▸ WHAT IS NEEDED
Rewrite all the records below with every "chairs" replaced by "stools", changing nothing else, and omit the pictures from your answer.

▸ Dataset excerpt

□ □ □ □

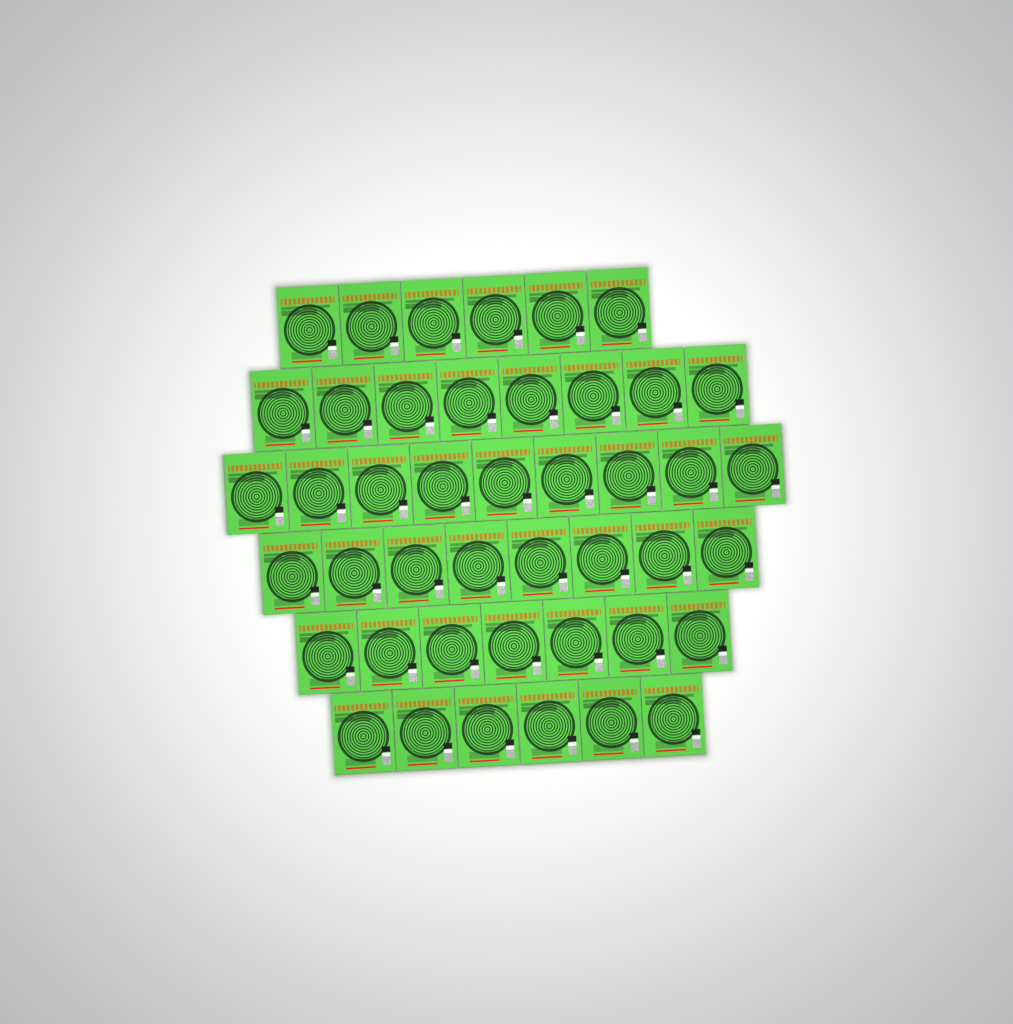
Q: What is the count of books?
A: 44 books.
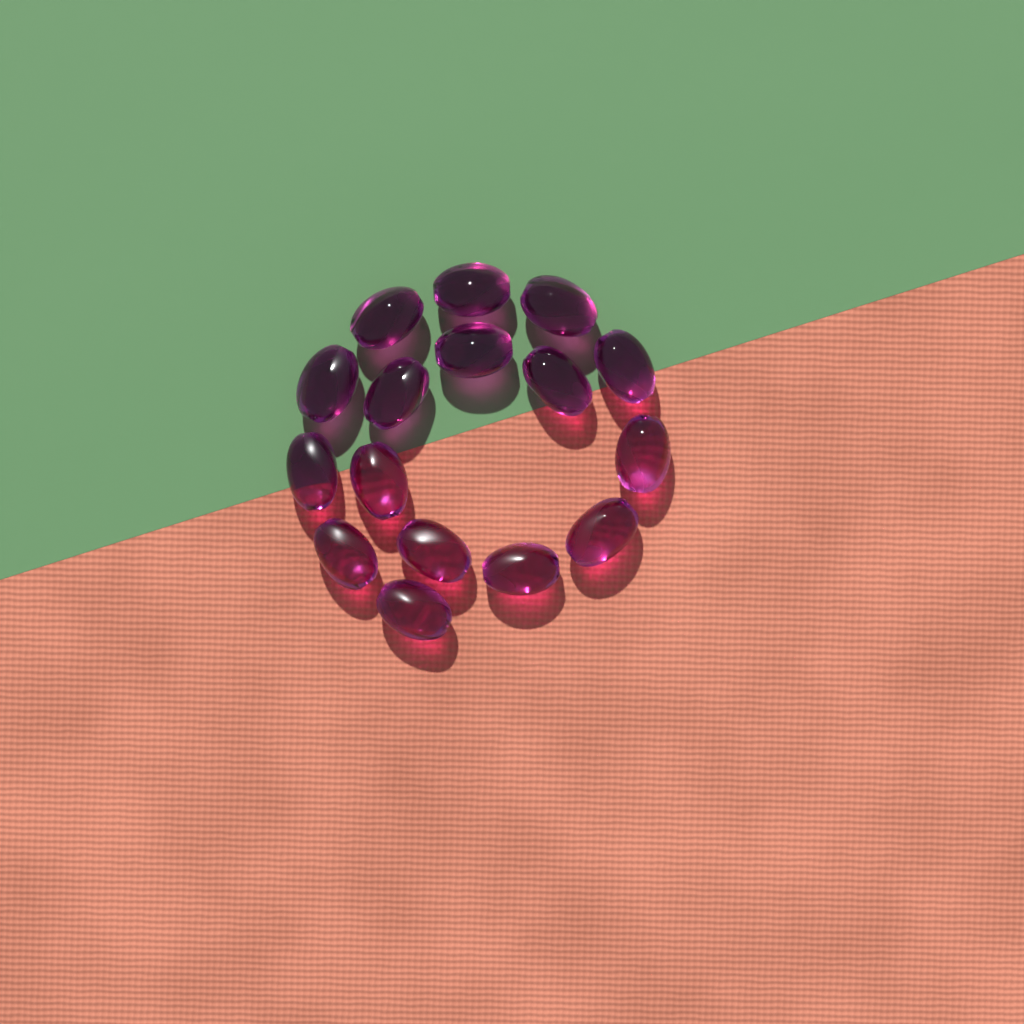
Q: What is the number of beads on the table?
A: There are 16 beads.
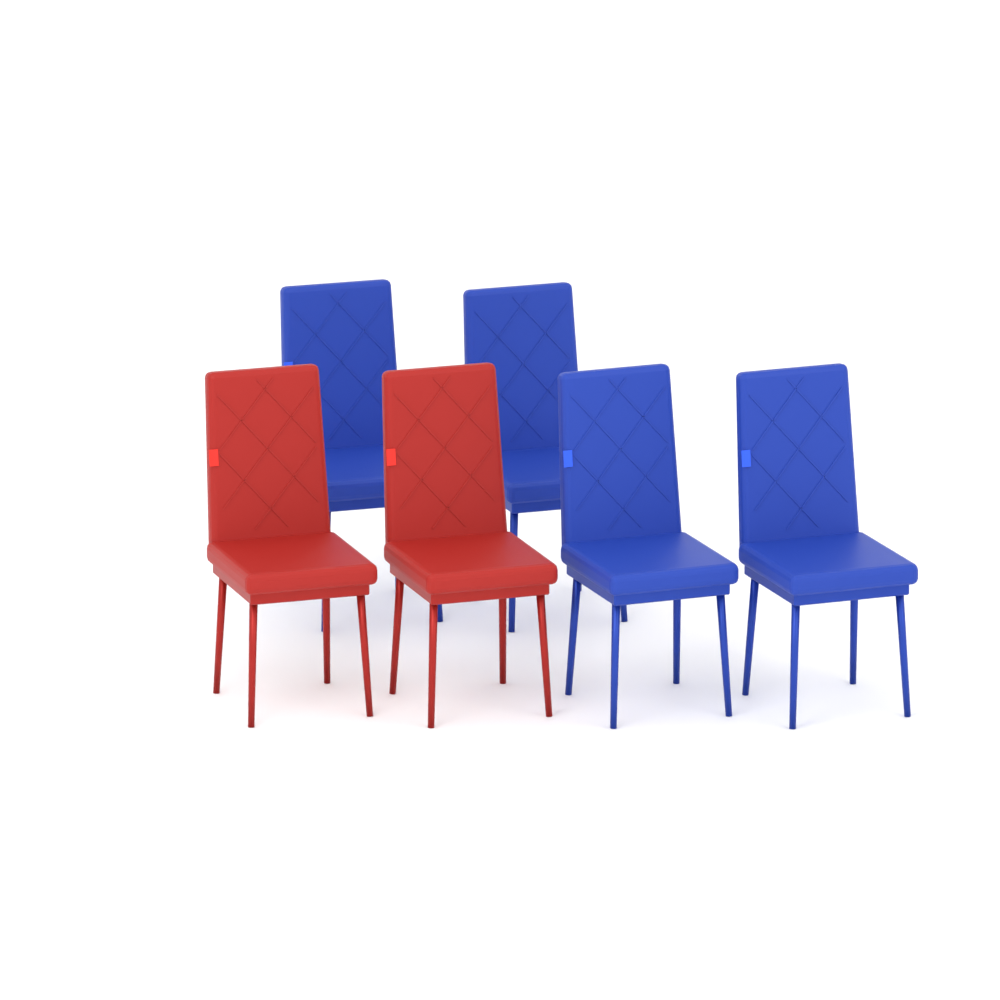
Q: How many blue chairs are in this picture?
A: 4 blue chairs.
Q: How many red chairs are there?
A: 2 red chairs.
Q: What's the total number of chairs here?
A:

□ □ □ □

▸ EXERCISE ANSWER
Q: What is the count of books?
A: 44 books.
Q: What is the number of beads on the table?
A: There are 16 beads.
Q: How many blue stools are in this picture?
A: 4 blue stools.
Q: How many red stools are there?
A: 2 red stools.
Q: What's the total number of stools here?
A:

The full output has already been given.